2. A portion of cassiterite concentrate (~ 40% SnO ₂ ) is mixed with the components of the mixture similar to the example described above: 0.25 wt. fractions of coal, 0.15 wt. fractions of sodium chloride, 0.15 wt. fractions of sodium carbonate. The prepared mixture is melted in an oven at ~ 870 ° C for 1.5 hours. At the end of melting, the melt is poured into the mold, cooled, the hardened metal is separated from the slag. The output of tin in the rough alloy is 97%.

Information sources

1. Murach N.N., Sevryukov N.N. Tin metallurgy. M .: Metallurgy, 1964, 351 p.
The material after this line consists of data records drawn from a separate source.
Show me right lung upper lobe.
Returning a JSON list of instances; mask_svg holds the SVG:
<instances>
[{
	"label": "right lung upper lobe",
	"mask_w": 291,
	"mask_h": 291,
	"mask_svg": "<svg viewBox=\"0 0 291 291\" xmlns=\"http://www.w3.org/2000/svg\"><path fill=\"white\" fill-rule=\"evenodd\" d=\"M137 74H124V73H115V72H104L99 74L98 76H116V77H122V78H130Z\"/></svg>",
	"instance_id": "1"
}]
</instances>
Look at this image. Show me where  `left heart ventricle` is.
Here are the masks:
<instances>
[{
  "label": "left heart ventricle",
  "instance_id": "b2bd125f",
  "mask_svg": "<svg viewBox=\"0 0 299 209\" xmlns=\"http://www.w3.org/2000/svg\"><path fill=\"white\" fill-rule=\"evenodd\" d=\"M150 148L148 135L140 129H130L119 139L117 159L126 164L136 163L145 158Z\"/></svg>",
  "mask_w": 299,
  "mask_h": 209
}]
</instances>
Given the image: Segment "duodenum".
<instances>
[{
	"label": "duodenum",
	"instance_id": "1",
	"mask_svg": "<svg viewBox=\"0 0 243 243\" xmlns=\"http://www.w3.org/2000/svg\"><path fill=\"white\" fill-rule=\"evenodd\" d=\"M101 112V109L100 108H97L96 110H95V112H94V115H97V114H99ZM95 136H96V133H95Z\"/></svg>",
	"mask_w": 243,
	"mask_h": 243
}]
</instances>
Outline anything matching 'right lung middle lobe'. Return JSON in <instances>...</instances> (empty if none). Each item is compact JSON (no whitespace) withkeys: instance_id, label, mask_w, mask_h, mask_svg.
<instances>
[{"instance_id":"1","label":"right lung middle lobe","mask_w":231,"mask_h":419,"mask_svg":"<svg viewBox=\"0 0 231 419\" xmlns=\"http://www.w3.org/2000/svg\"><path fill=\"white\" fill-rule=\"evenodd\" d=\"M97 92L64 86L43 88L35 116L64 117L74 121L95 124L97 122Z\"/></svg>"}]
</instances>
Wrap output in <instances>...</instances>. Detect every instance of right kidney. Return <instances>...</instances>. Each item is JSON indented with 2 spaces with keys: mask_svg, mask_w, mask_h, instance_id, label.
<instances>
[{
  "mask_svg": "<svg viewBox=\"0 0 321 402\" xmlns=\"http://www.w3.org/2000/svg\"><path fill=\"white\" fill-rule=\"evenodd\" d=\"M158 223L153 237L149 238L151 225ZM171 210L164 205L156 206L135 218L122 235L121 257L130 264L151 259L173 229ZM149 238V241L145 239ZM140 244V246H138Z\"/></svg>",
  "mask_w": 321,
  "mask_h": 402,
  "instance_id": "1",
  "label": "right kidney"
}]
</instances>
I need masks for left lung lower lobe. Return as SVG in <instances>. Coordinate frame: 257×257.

2. Kolodin S.N. Secondary tin and processing of poor tin raw materials. M .: Metallurgy. 1970, 249 p.

3. Sevryukov N.N. Metallurgy and technology of non-ferrous metals. M .: Metallurgy, 1984.

4. Belyaev D.V. Tin metallurgy. M .: Metallurgizdat. 1960, 370 p.

5. Patent for invention No. 2333268 "A method for producing tin from cassiterite concentrate." Published September 10, 2008. Bull. Number 25.

Claims (1)

A method of producing tin from cassiterite concentrate with a content of approximately 40 wt.% SnО ₂ , including the preparation of a mixture by mixing the concentrate with coal in a mass ratio of 1: (0.2-0.25), fluxing additives containing sodium carbonate, reducing charge melting at a temperature 850-870 ° C, cooling the obtained melt and separating the metal from the slag, characterized in that in the preparation of the charge, a mixture of sodium carbonate and sodium chloride is used as fluxing agents in a weight ratio of concentrate: coal: chloride to dence: sodium carbonate = 1: (0.2-0.25) :( 0.12-0.15) :( 0.12-0.15), reducing melt was reacted for 1.5 hours.